A manchete do jornal dizia que um determinado ex-prefeito, condenado por improbidade administrativa, estava trabalhando na assessoria direta de um governador. E que esse cidadão era um entre cinco, até agora, que ocupavam cargos no governo e que não se enquadravam na Lei da Ficha Limpa Estadual. Essa chamada agredia sua inteligência. Primeiro por não entender a necessidade de uma lei para dizer que um sujeito condenado por desonestidade com o dinheiro público não poderia ser nomeado servidor público. Segundo porque, ainda que com a lei, esta estava sendo desrespeitada.
Outra notícia dava conta da suspensão, pela presidente do País, da produção e distribuição do kit antihomofobia pelo Ministério da Educação. Em que pese que ele não fosse nem um pouco homofóbico, sua inteligência também não conseguiu captar, em meio ao festival de mazelas que assolam o país, inclusive na educação, como pudesse o Ministério da Educação despender e priorizar dinheiro para explicar a estudantes que não é pecado ser homossexual.
Mais adiante soube que um desembargador arranjou um jeito inusitado de pagar pensão à ex-esposa: nomeou-a, em acordo de separação, para um cargo de assessora, com salário de R$ 9,2 mil. Ou seja, o desembargador se utilizava do dinheiro público para saldar uma dívida que, em tese, poderia ser sua, pois enquanto sua mulher fosse trabalhadora, não haveria justificativa para ele pagar pensão alimentícia a ela.
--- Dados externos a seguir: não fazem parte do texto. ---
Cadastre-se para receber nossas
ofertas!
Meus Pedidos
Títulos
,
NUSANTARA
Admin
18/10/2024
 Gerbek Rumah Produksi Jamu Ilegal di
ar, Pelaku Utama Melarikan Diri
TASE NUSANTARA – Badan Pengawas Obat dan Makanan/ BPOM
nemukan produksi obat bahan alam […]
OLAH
Chegou a ter esperanças, lá pelo meio do jornal, quando soube que, finalmente, Pimenta Neves, aquele mesmo que matou com um tiro pelas costas a namorada em 2.000, fora preso. Mas segundo o promotor do caso, apesar de condenado à pena de 19 anos em 2.006, e depois, em recurso, reduzida a 15 anos, na prática, pelos benefícios da lei, apesar de ter ficado apenas 7 meses na prisão, teria ainda que cumprir somente mais um ano e 11 meses para ter direito ao regime semiaberto. Além do que poderia, alegando problemas de saúde, conseguir o benefício da prisão domiciliar. Ou seja, Pimenta ficaria praticamente impune.
Sua faculdade de percepção, sua maneira de entender as coisas, seus valores pareciam não ser suficientes para crer em todas aquelas notícias. Não sei o porquê de ele me telefonar no final da tarde daquele dia para reclamar, além desse seu raciocínio lógico. Não era comum ele fazer isso. Talvez fosse o sentimento ressuscitado de revolta que tomou conta dele durante sua juventude, quando lutava contra a ditadura militar. Ou ainda pode ter sido uma necessidade de desabafo: “Isso tudo num dia só!”, gritou do outro lado do telefone.
Foi depois desse livramento que ele, após um suspiro profundo que pareceu querer aspirar o telefone, sereno e manso, começou a falar do seu sonho. E disse de como seria sua vida, lá no cafundó, longe dos problemas da vida. “Já dei minha cota de trabalho para a humanidade, trabalho desde os 12 anos”, sentenciou.
Então eu lhe disse, depois de ser todo ouvidos:
- Se você me chamar, vou junto! - E rimos, rimos muito!